Magnus Plessen makes paintings that shift fluidly between abstraction and representation. Using a diverse range of painterly methods and dynamic compositions, his works are studies on perception, structure, material and transience.
The characteristics of Plessen’s paintings lie in their systematic development of an image, constructed by adding and removing sections of paint to reveal passages of compact form and negative space. The process of application and subtraction is evident through resolute brushstrokes and scrapes, and in doing so, the construction of the work emerges in rigorous and dynamic syncopation. Plessen’s approach to painting is largely phenomenological, since he aims to capture momentary emotion rather than reality. Figures slip in and out of focus, either static or caught in a blurred rush of movement. Backgrounds are removed to leave ethereal traces like retinal after-images.
In recent works, Plessen has used the idea of rotation and revolution as a means of re-ordering structure and dimensionality within the painting.

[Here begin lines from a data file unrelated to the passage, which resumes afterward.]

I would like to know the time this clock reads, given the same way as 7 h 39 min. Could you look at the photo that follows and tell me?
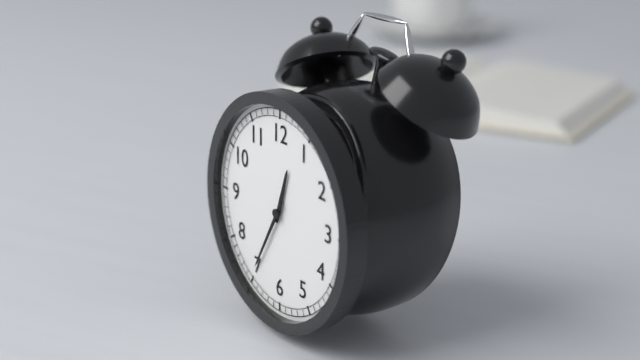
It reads 12 h 35 min
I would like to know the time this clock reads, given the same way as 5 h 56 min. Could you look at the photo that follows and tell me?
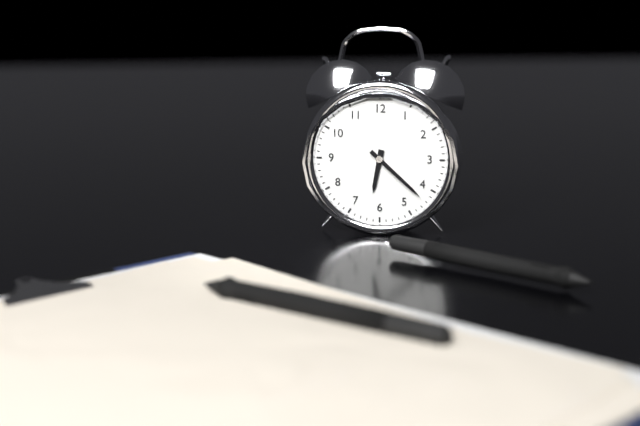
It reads 6 h 22 min
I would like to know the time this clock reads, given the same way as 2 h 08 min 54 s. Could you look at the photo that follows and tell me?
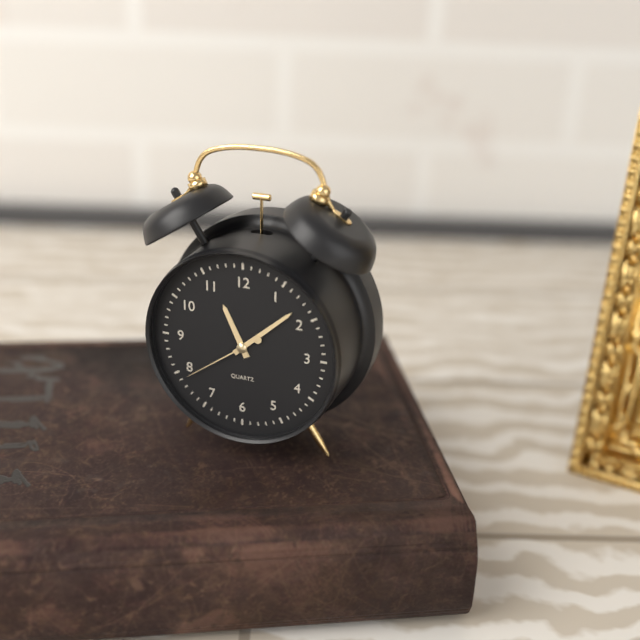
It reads 11 h 08 min 39 s
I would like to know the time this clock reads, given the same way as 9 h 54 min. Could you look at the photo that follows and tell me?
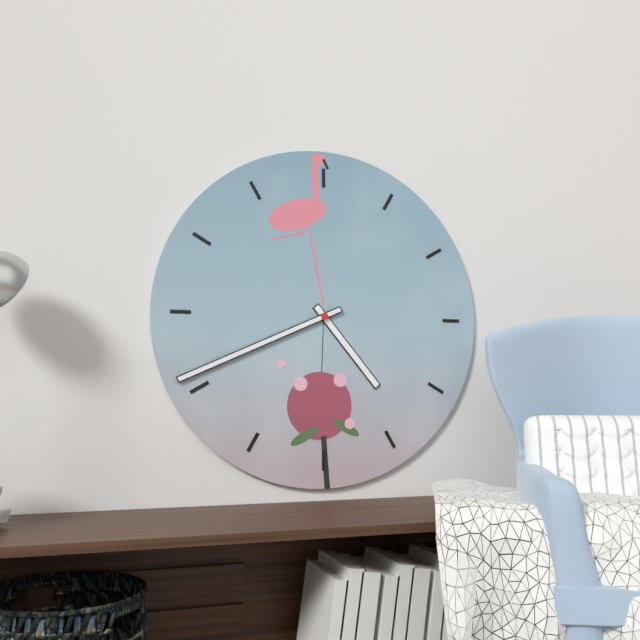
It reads 4 h 41 min
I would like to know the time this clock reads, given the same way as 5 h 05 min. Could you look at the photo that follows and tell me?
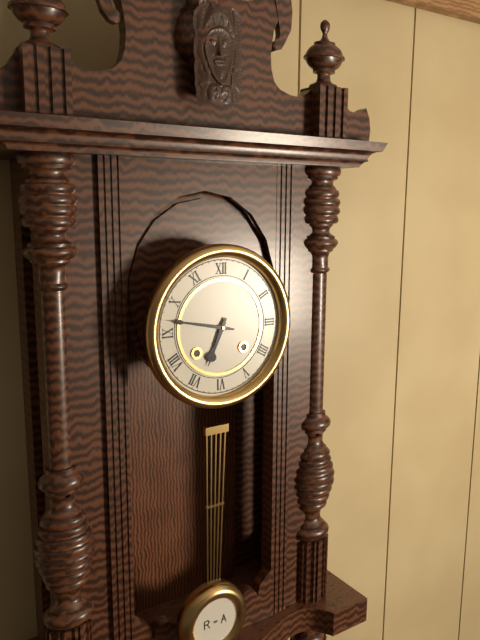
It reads 6 h 47 min
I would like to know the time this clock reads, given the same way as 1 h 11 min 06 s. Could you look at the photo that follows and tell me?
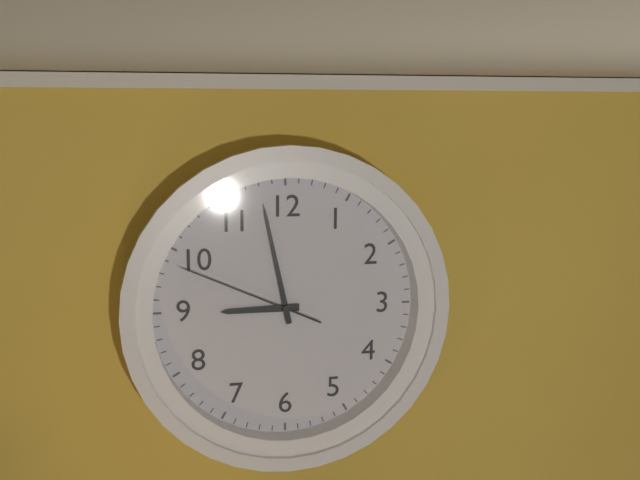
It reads 8 h 58 min 49 s
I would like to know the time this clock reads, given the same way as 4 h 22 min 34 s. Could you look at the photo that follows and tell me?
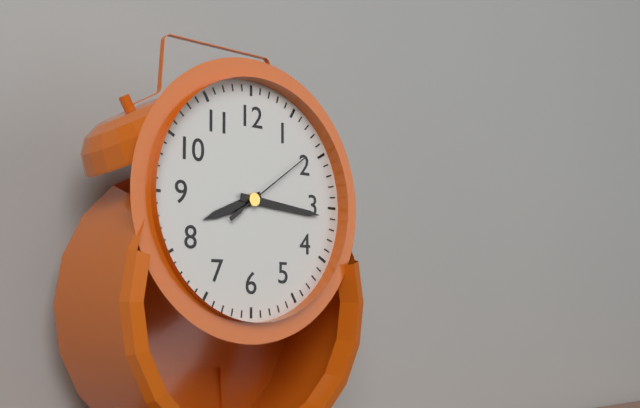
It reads 8 h 16 min 09 s
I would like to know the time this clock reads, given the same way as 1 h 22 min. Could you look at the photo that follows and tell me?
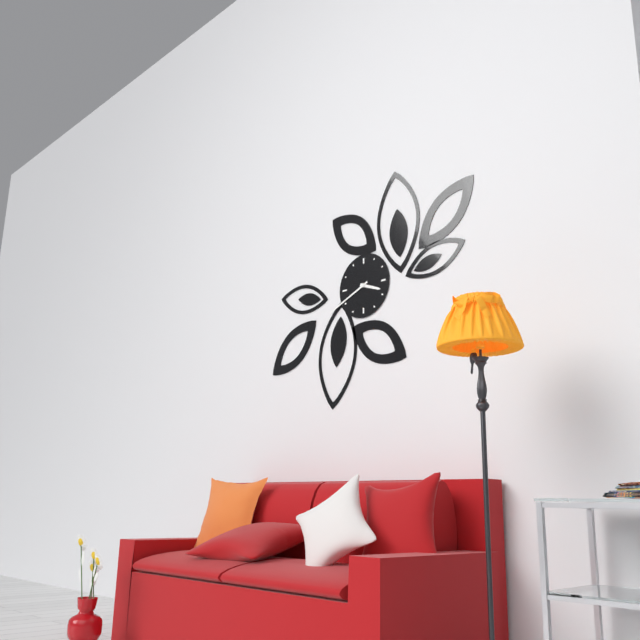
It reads 3 h 41 min
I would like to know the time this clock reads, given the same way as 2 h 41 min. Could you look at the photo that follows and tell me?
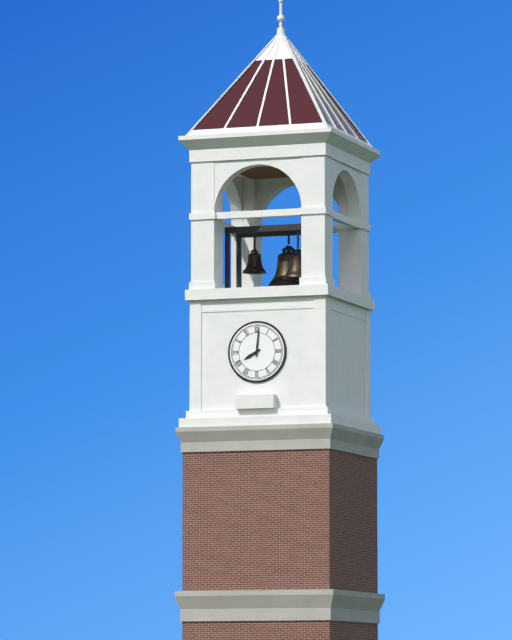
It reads 8 h 01 min
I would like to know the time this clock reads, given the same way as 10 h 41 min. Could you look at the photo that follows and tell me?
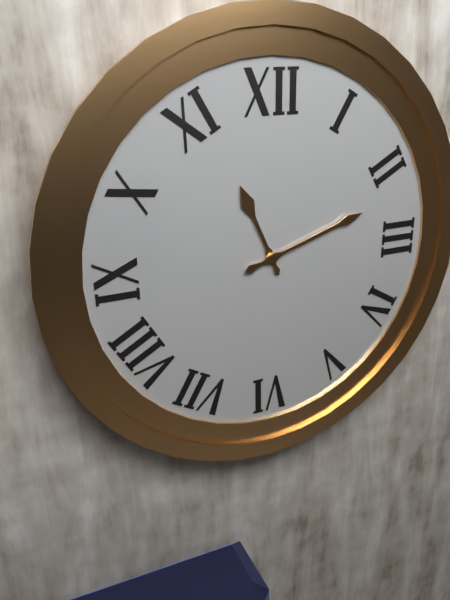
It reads 11 h 12 min
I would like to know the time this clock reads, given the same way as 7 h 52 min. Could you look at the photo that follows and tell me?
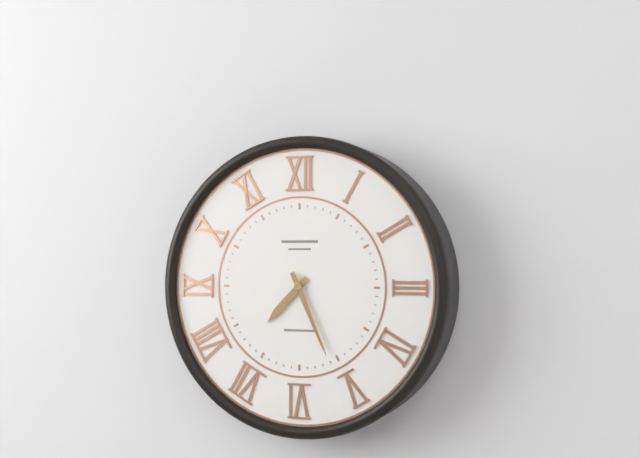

Locating a central axis point around which constituent motifs and elements are arranged, the composition establishes a sense of movement and energy. Alongside this, gestural marks commingle with more structured shapes, and a palette punctuated with exuberant hues of acid yellows and hot pinks. These elements combined create a visual labyrinth that distinguishes Plessen’s singular practice.
Magnus Plessen was born in 1967 in Hamburg, Germany and lives and works in Berlin. Solo exhibitions include The Rose Art Museum, Brandeis University, Massachusetts (2014); Art Institute of Chicago (2005); Espace 315, Centre Georges Pompidou, Paris (2004); Kunstsammlung Nordrhein-Westfalen, K21, Düsseldorf, Germany (2002); and MoMA PS1, New York (2002). He has participated in many group exhibitions internationally including Museu Serralves, Porto, Portugal (2007); Sammlung Goetz, Munich (2006); and 50th Venice Biennale (2003).